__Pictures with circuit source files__
■ ■ ■ ■

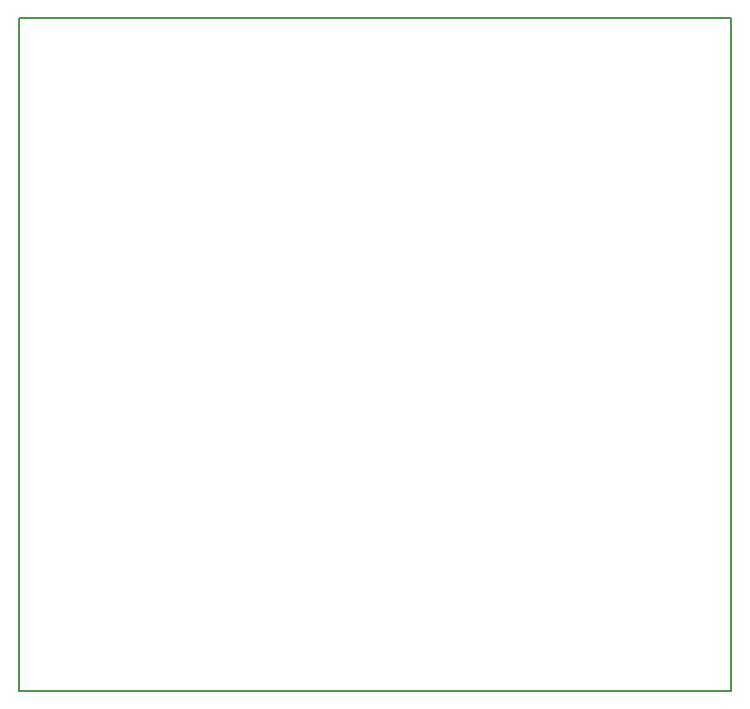
<source format=gm1>
G04 MADE WITH FRITZING*
G04 WWW.FRITZING.ORG*
G04 DOUBLE SIDED*
G04 HOLES PLATED*
G04 CONTOUR ON CENTER OF CONTOUR VECTOR*
%ASAXBY*%
%FSLAX23Y23*%
%MOIN*%
%OFA0B0*%
%SFA1.0B1.0*%
%ADD10R,2.380870X2.252220*%
%ADD11C,0.008000*%
%ADD10C,0.008*%
%LNCONTOUR*%
G90*
G70*
G54D10*
G54D11*
X4Y2248D02*
X2377Y2248D01*
X2377Y4D01*
X4Y4D01*
X4Y2248D01*
D02*
G04 End of contour*
M02*
</source>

■ ■ ■ ■

__Exercise prompt__
Your output must match the records word for word, apart from the images, which are left out.

__The answer__
<source format=gm1>
G04 MADE WITH FRITZING*
G04 WWW.FRITZING.ORG*
G04 DOUBLE SIDED*
G04 HOLES PLATED*
G04 CONTOUR ON CENTER OF CONTOUR VECTOR*
%ASAXBY*%
%FSLAX23Y23*%
%MOIN*%
%OFA0B0*%
%SFA1.0B1.0*%
%ADD10R,2.380870X2.252220*%
%ADD11C,0.008000*%
%ADD10C,0.008*%
%LNCONTOUR*%
G90*
G70*
G54D10*
G54D11*
X4Y2248D02*
X2377Y2248D01*
X2377Y4D01*
X4Y4D01*
X4Y2248D01*
D02*
G04 End of contour*
M02*
</source>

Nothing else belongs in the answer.